Media bodies and human rights organisations on Tuesday strongly criticised the law enforcement agencies of Jammu and Kashmir for action against two Srinagar-based journalists. These bodies demanded the authorities to withdraw the charges with immediate effect.
The police has charged Masrat Zahra under the Unlawful Activities Prevention Act for allegedly uploading posts that glorify “anti-national activities” on social media.
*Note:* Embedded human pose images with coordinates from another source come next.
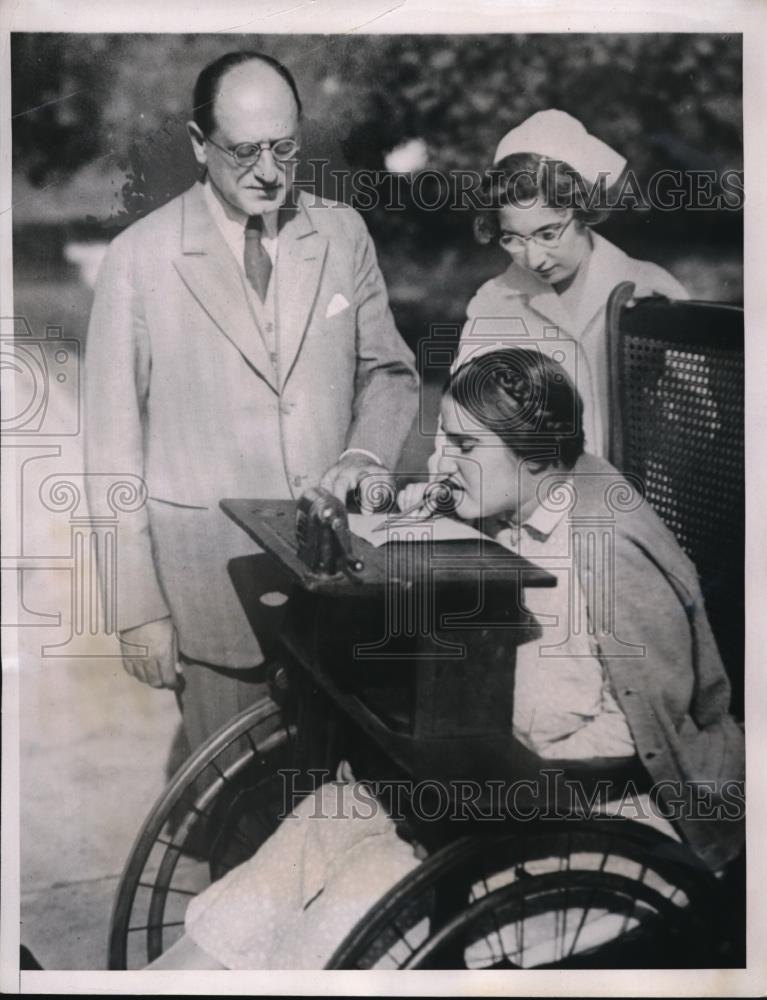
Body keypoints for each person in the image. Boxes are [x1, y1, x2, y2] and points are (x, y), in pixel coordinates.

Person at [147, 348, 743, 970]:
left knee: (349, 906)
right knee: (310, 834)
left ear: (535, 452)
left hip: (587, 817)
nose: (443, 463)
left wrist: (473, 779)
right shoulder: (516, 493)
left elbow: (648, 739)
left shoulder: (609, 554)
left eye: (463, 446)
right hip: (469, 776)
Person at [84, 51, 419, 751]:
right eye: (243, 151)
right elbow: (110, 449)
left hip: (334, 581)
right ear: (198, 145)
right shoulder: (139, 258)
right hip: (207, 589)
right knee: (232, 811)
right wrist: (136, 607)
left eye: (284, 147)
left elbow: (388, 372)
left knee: (344, 808)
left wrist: (362, 454)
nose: (268, 171)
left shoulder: (339, 233)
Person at [420, 109, 687, 484]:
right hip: (533, 511)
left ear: (583, 212)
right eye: (513, 238)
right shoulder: (495, 302)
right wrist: (444, 488)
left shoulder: (651, 291)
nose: (534, 258)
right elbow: (459, 424)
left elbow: (699, 433)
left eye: (548, 233)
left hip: (642, 505)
It summoned Hindu Reporter Peerzada Ashiq for reporting on the claims of the families of deceased militants in Baramulla who said that they were allowed to travel to collect the bodies, though permission was later rescinded.
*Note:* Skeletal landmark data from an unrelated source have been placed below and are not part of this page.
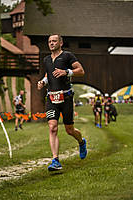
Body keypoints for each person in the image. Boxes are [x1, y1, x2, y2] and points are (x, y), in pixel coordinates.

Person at [37, 34, 87, 171]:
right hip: (51, 98)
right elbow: (48, 75)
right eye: (49, 41)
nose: (51, 43)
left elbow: (81, 71)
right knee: (52, 127)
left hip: (66, 98)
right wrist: (43, 82)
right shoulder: (46, 59)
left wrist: (67, 72)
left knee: (69, 130)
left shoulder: (67, 56)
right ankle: (55, 160)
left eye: (54, 41)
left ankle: (81, 142)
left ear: (61, 42)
Expressing "shock and concern" over the action against two journalists, the Editors Guild of India demanded that the police cease harassing the journalists any further.
The Indian Women’s Press Corps objected to the manner in which law-enforcement authorities in Jammu & Kashmir, over the last few days, have invoked laws to clamp down on freedom of speech and expression that violate fundamental rights laid down in the Constitution. The Unlawful Activities Prevention Act (UAPA) has been used against freelance photographer Masarat Zahra, a fellow woman journalist, an Act that was meant to deal with hardened terrorists. While FIRs have been lodged against Peerzada Ashiq, a reporter with The Hindu newspaper based in Srinagar and Gowhar Geelani, a freelance journalist.
According to the IWPC statement, the intentions of the authorities in J&K is to strike fear in the hearts of journalists who are simply doing their job. This is a clear message that the Union Territory will not tolerate dissent. Masarat Zahra had only posted some pictures on social media. Peerzada Ashiq had just filed a report, while Gowhar Geelani’s commentary attracted the displeasure of the government. The IWPC hopes that these strictures are withdrawn at the earliest, the statement said.
Meanwhile, Global human rights watchdog, Amnesty International called for end to ‘intimidation’ of journalists. It demanded that the Indian government stop “intimidation” of journalists in Jammu and Kashmir. Amnesty International India Executive Director Avinash Kumar said, “Harassment and intimidation of journalists through draconian laws such as UAPA threatens the efforts to address the Covid-19 pandemic and creates an atmosphere of fear and reprisal.” Kumar added that the problem of press freedom has been heightened by the nationwide lockdown, prolonged restrictions on internet speed and arbitrary detentions. He alleged that these actions severely undermine the human rights of the people of Jammu and Kashmir. Kumar said any restriction on the right to freedom of expression must be “reasonable and proportionate”. “The media plays a crucial role in reporting human rights abuses and is essential to inform the public about the factual situation and measures taken by the governments in response to Covid-19,” Kumar said.